# Segmenting spreadsheet



## kweinert (Jan 30, 2017)

I don't know if we have a section for files, but I've attached a spreadsheet here for computing segments.

You set up your saw kerf and accuracy (rounding to the nearest ...) and then for each layer you enter number of segments, inner diameter, and outer diameter.

From that you'll get the cut angle, board width, segment length, and the board width for both a wrap cut (where the grain follows around the layer) and a flip cut (where the grain changes direction with each segment.)

You can also enter the material type and thickness. It's not used in any calculation but it's useful if you print it out and take it to the shop with you.

I'm pretty confident in the wrap board length but I'd cut long for the flip board length. I need to use this before I can verify that the calculation is correct.

I have entered all the values from my manually computed segments for my 'fading' bowl and came up with the same values I used when I built the bowl so I'm pretty confident that the actual segment information is correct.

Reactions: Like 2 | Way Cool 1


----------



## CWS (Jan 30, 2017)

kweinert said:


> I don't know if we have a section for files, but I've attached a spreadsheet here for computing segments.
> 
> You set up your saw kerf and accuracy (rounding to the nearest ...) and then for each layer you enter number of segments, inner diameter, and outer diameter.
> 
> ...


I like it. I use a different one, that I don't have to think as much. It doesn't use a spreadsheet. I can see where this could be very helpful.


----------



## kweinert (Jan 30, 2017)

I draw the 1/2 profile of the vessel first and draw in the layers so I know I have enough overlap. At that point in time it's just a few measurements and all the fiddly work is done with this one. Different techniques for different people.

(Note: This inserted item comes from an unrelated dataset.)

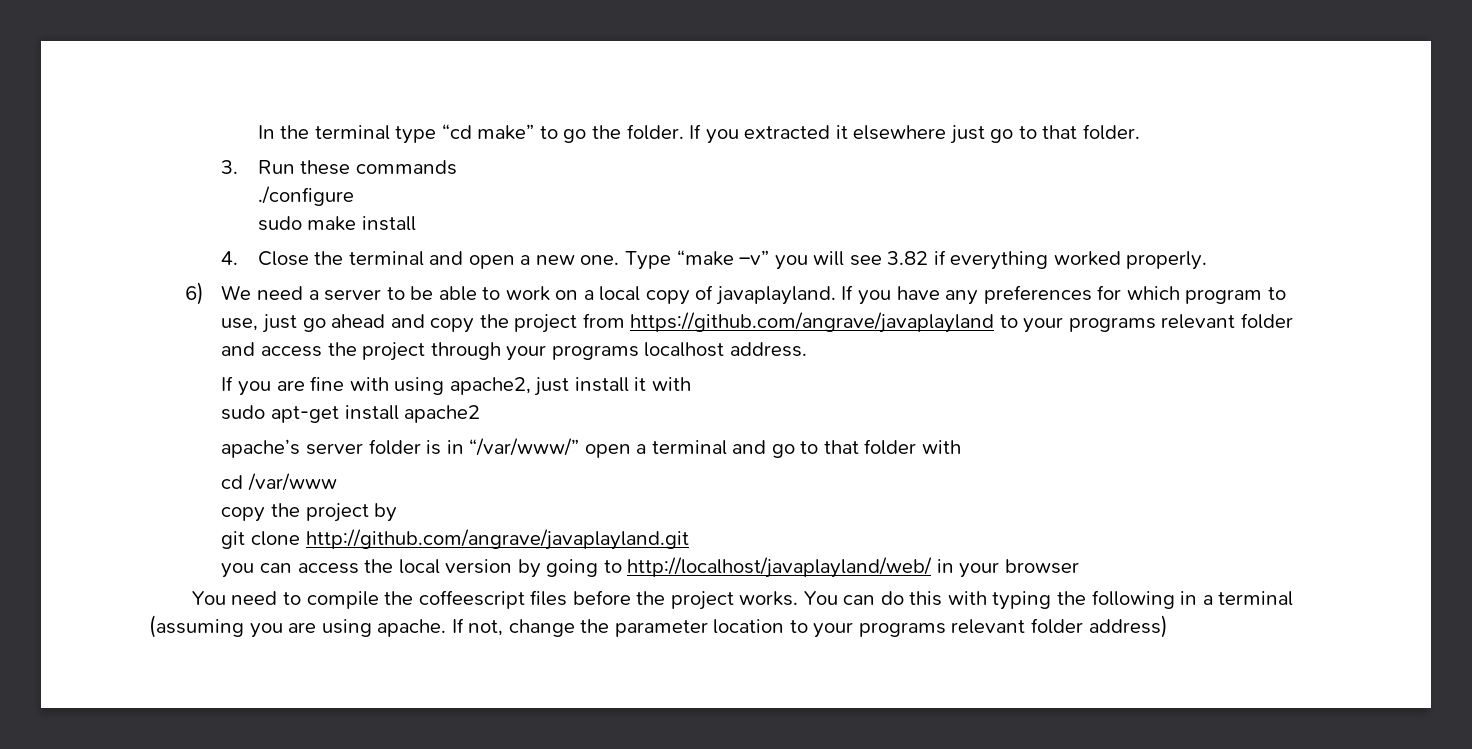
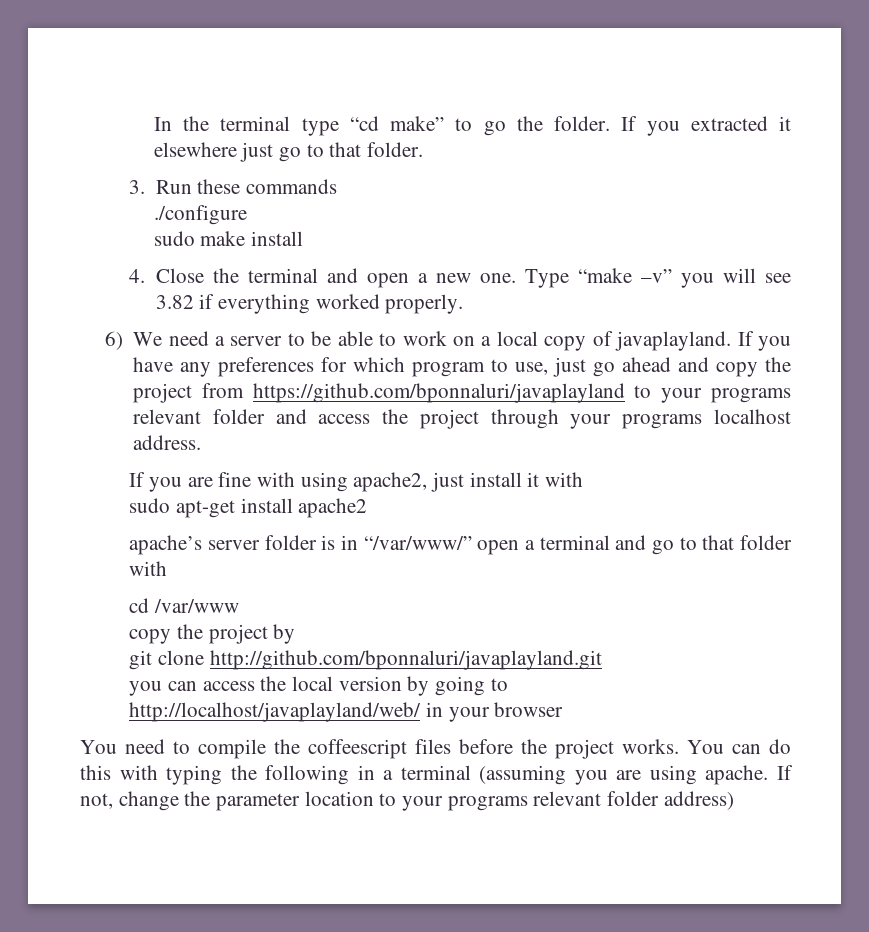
[630,312,995,333] https://github.com/angrave/javaplayland -> [252,383,625,403] https://github.com/bponnaluri/javaplayland
[305,529,689,550] http://github.com/angrave/javaplayland.git -> [209,650,602,670] http://github.com/bponnaluri/javaplayland.git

And yes, this one doesn't do well for material computation when you have something like a spiral pattern - it's not that sophisticated. The segment info would still be good though.

I also like this one because you don't have to have the same number of segments on each layer. There are certainly a lot of things that could be done to it in order to make it more professional but I just wanted to get rid of doing the math all the time. That's what computers are good for, right? :)


----------



## Lou Currier (Jan 30, 2017)

This explains why I don't do segments...my head hurt just looking at it

Reactions: Funny 2


----------



## DKMD (Jan 30, 2017)

Moved this to the classroom, Ken. Thanks!

Reactions: Like 1 | Thank You! 1 | Agree 1


----------